L’intervista al Corriere , ieri, ci presenta invece un uomo inconsapevole, che con ogni affermazione aggrava la propria posizione: «Amo gli animali. E poi il mio era un giudizio estetico, non politico». Non faccia l’ingenuo, il senatore Calderoli: non può non sapere che certi accostamenti fanno parte dell’arsenale dei razzisti. L’impressione è un’altra. Superato lo stupore per la reazione pubblica, il leader leghista ha capito che quell’uscita offensiva gli serve a riconquistare il centro della scena, dove la Lega ultimamente è transitata solo per litigi grotteschi, appropriazioni indebite e scandali in famiglia.

Se questo sospetto fosse fondato, sarebbe grave. Significa che tutto vale, per alcuni personaggi e per certi movimenti, quando serve a raccattare qualche applauso e un po’ di consenso. La Lega non è sola, infatti, a scegliere questa strategia: altri, in questi mesi e anni, l’hanno utilizzata con cinismo. Il disagio della maggioranza degli italiani non conta; l’imbarazzo internazionale nemmeno. L’importante è eccitare le proprie truppe.

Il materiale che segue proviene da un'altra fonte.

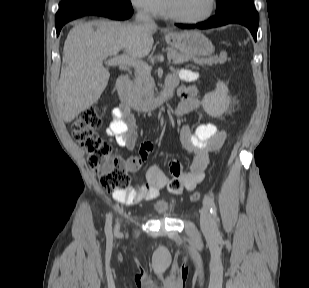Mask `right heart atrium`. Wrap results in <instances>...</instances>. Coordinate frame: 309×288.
<instances>
[{
    "mask_svg": "<svg viewBox=\"0 0 309 288\" xmlns=\"http://www.w3.org/2000/svg\"><path fill=\"white\" fill-rule=\"evenodd\" d=\"M129 2L136 10L148 16L159 15L164 8L163 0H129Z\"/></svg>",
    "mask_w": 309,
    "mask_h": 288,
    "instance_id": "obj_1",
    "label": "right heart atrium"
}]
</instances>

Chi lo conosce lo sa: Roberto Calderoli è tutt’altro che uno sprovveduto. Quella frase – come altre simili che l’hanno preceduta – rappresenta una sorta di istinto calcolato, comune ai populisti di tutto il mondo. Non importa se un’affermazione è volgare, aggressiva, imbarazzante. Basta che piaccia ai potenziali elettori.

È un calcolo pericoloso. Perché le parole sono semi: chi li sparge non può disinteressarsi di cosa crescerà. Se i capi si permettono di paragonare una donna di colore a un orango, i seguaci si riterranno autorizzati a giudicare una persona per il colore della sua pelle. Si sentiranno giustificati quando la liquideranno con una battuta, la offenderanno con un paragone, la umilieranno con uno sguardo o un «tu» ingiustificato.

Leader viene da to lead, condurre. Chi comanda deve guidare, non seguire; consigliare, non assecondare; ispirare, non istigare. Non è fastidiosa «correttezza politica» quella che spinge i media di tutto il mondo, in queste ore, a riportare e deprecare la vicenda Calderoli. È la consapevolezza che tutti i faticosi passi avanti contro il razzismo rischiano di diventare inutili. L’Italia è un grande, generoso Paese europeo; non può ragionare come un piccolo, astioso retrobottega.

Ho ascoltato l’audio del comizio di Roberto Calderoli a Treviglio, pubblicato da Corriere.it: la frase non gli è sfuggita, era il terminale di un ragionamento. È grave che gli uomini politici – non solo leghisti – considerino i comizi una zona franca, dove l’eccesso e l’offesa servono per conquistarsi l’applauso. È un errore di giudizio pari a quello di chi considera Internet un posto senza regole. Comizi, piazze, blog e social network sono luoghi pubblici, dove occorre tenere comportamenti decenti. Perché il contrario di decenza è indecenza. Ne circola abbastanza, di questi tempi, per aggiungerne altra.